Mothercare continues to struggle but announces fresh financing
Baby products brand Mothercare has reported a drop in sales as it continues to struggle with post-pandemic demand, but has said its new deal with Indian giant reliance will help to shape a turnaround.
The retailer said the decline was mainly due to “continuing challenges” in Middle East markets.
It told markets this morning that worldwide retail sales fell by 13 per cent during the year, from £322.7m in 2023 to £280m in 2024.
Profit for the year was £3.3m, up from a loss of £0.1m last year after the company re-financed its debt. Net borrowings increased by £2.3m year on year, to £14.7m.

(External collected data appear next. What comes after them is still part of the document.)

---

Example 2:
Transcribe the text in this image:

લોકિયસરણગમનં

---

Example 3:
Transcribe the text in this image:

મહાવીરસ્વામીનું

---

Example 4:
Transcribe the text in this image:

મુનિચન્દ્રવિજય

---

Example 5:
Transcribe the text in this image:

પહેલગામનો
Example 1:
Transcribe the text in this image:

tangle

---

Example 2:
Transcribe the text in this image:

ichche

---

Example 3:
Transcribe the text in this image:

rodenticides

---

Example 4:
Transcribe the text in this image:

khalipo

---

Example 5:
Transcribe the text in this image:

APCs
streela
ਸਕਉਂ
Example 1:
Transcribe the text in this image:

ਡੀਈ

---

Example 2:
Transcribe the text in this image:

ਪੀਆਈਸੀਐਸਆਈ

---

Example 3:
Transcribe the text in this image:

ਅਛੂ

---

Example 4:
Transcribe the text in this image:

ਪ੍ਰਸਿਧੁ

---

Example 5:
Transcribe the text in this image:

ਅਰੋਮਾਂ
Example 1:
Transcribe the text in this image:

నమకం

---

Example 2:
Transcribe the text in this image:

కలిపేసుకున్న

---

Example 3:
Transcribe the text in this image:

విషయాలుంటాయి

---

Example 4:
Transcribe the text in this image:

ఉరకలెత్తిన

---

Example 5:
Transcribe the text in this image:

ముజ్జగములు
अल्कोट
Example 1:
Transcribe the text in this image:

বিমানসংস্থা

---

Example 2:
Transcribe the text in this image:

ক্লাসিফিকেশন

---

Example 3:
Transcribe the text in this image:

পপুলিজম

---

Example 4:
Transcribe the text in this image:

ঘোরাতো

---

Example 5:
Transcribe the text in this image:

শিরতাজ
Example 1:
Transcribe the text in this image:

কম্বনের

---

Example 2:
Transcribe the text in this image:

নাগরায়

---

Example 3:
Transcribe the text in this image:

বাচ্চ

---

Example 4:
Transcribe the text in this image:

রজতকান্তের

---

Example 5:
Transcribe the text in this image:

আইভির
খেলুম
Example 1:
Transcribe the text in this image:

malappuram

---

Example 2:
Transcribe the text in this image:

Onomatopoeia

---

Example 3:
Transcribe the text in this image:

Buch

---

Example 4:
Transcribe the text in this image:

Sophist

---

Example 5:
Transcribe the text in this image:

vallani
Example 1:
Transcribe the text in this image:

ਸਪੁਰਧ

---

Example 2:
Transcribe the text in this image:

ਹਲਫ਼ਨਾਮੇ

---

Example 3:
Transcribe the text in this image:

Adjusted earnings before interest, tax, depreciation and amortisation (EBITDA) beat analyst expectations and came in at £6.9m, just up from £6.7m last year.
The company noted that it had reduced its secured debt facilities to £8m, and received £16m from Reliance Brands, adding that a “de-leveraged Mothercare can once more move forward with confidence and invest appropriately in the company’s future development.”

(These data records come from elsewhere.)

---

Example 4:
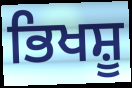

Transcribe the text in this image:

ਭਿਖਸ਼ੂ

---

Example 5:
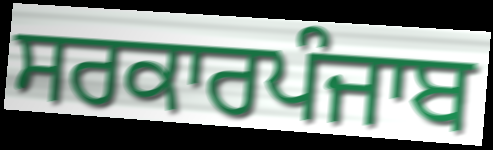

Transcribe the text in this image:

ਸਰਕਾਰਪੰਜਾਬ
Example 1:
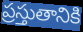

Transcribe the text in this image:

ప్రస్తుతానికి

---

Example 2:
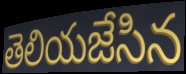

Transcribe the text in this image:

తెలియజేసిన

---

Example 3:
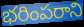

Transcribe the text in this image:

భరింపరాని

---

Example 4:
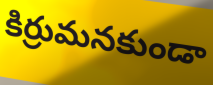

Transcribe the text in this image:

కిర్రుమనకుండా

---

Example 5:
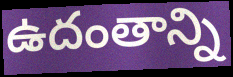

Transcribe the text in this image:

ఉదంతాన్ని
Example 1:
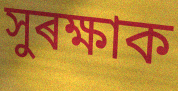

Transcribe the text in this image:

সুৰক্ষাক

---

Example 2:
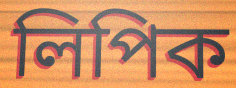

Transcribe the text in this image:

লিপিক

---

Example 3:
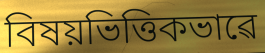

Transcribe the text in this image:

বিষয়ভিত্তিকভাৱে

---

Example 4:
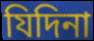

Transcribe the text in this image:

যিদিনা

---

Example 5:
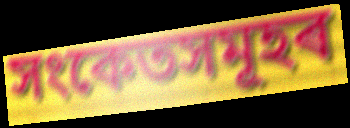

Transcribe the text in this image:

সংকেতসমূহৰ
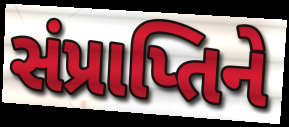
સંપ્રાપ્તિને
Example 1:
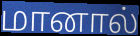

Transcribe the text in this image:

மானால்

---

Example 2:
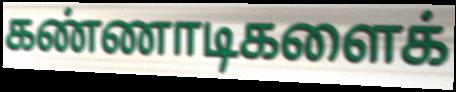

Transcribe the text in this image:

கண்ணாடிகளைக்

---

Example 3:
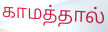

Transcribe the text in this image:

காமத்தால்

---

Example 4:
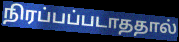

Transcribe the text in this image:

நிரப்பப்படாததால்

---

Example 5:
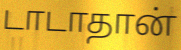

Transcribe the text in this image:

டாடாதான்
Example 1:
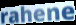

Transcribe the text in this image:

rahene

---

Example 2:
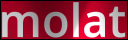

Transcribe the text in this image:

molat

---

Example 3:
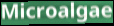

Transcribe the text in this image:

Microalgae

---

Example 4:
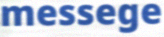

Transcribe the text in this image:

messege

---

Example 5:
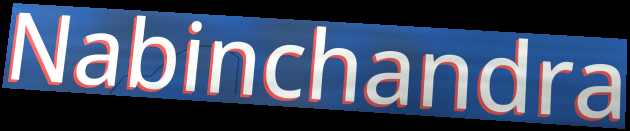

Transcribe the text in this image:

Nabinchandra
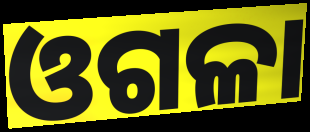
ଓଗଳା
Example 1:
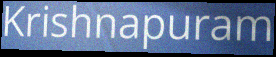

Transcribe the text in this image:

Krishnapuram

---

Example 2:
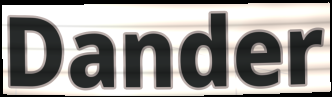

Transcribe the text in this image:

Dander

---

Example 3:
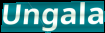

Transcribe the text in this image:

Ungala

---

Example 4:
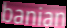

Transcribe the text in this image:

banian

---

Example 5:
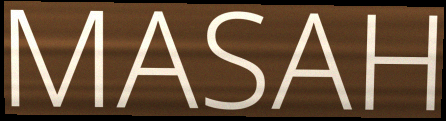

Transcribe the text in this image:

MASAH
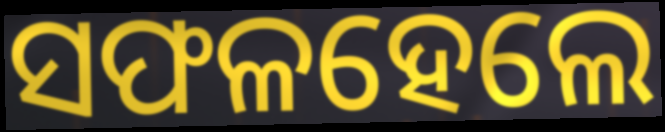
ସଫଳହେଲେ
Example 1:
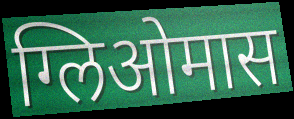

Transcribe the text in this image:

ग्लिओमास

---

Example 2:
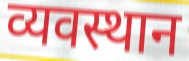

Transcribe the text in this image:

व्यवस्थान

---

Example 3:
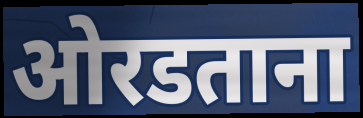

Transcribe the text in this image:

ओरडताना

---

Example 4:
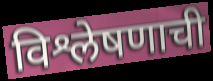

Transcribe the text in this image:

विश्लेषणाची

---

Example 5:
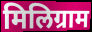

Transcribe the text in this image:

मिलिग्राम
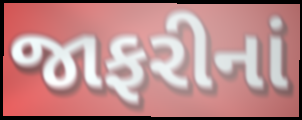
જાફરીનાં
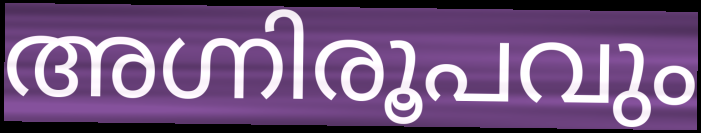
അഗ്നിരൂപവും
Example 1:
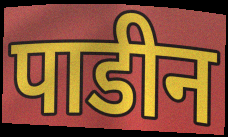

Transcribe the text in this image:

पाडीन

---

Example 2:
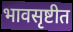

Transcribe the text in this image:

भावसृष्टीत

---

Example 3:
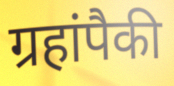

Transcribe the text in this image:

ग्रहांपैकी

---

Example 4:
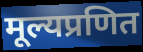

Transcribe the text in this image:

मूल्यप्रणित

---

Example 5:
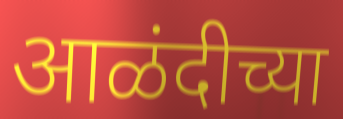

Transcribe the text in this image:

आळंदीच्या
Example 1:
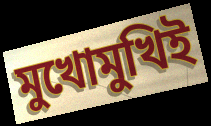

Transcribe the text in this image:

মুখোমুখিই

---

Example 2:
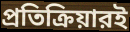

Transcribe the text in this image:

প্রতিক্রিয়ারই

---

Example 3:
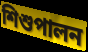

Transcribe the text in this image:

শিশুপালন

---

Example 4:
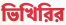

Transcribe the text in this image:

ভিখিরির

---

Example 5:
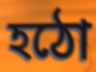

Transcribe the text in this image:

হঠো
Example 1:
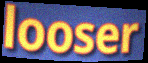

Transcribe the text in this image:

looser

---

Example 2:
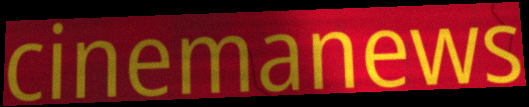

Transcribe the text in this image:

cinemanews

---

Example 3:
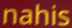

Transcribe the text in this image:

nahis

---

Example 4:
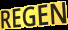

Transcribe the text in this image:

REGEN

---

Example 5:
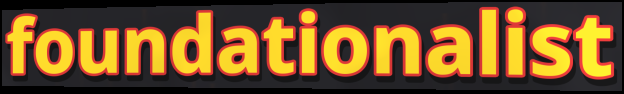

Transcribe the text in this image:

foundationalist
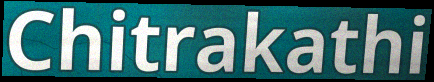
Chitrakathi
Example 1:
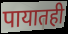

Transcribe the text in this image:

Clive Whiley, chair of Mothercare, said: “We are now focused upon restoring critical mass alongside delivering our remaining core objectives. This is an exciting prospect for our partners, our colleagues and all our stakeholders alike as we finally leave behind the turmoil of recent years.”
Mothercare, which sells its ranges through retail giant Boots in the UK and has franchised stores across the globe, has been working on a transformation plan for a number of years.
The London-listed business undertook a major restructure at the start of 2020 which saw it shut its 79 UK stores and shed hundreds of jobs.
The pandemic had a big impact on the group with its franchise partners having to clear old inventory, reduce costs and lower the level of investment it can make in Mothercare.
With sales still down, Mothercare has continued to cut jobs. It stated it handed out £0.5m in redundancy payments in 2024, up from £0.3m the year before.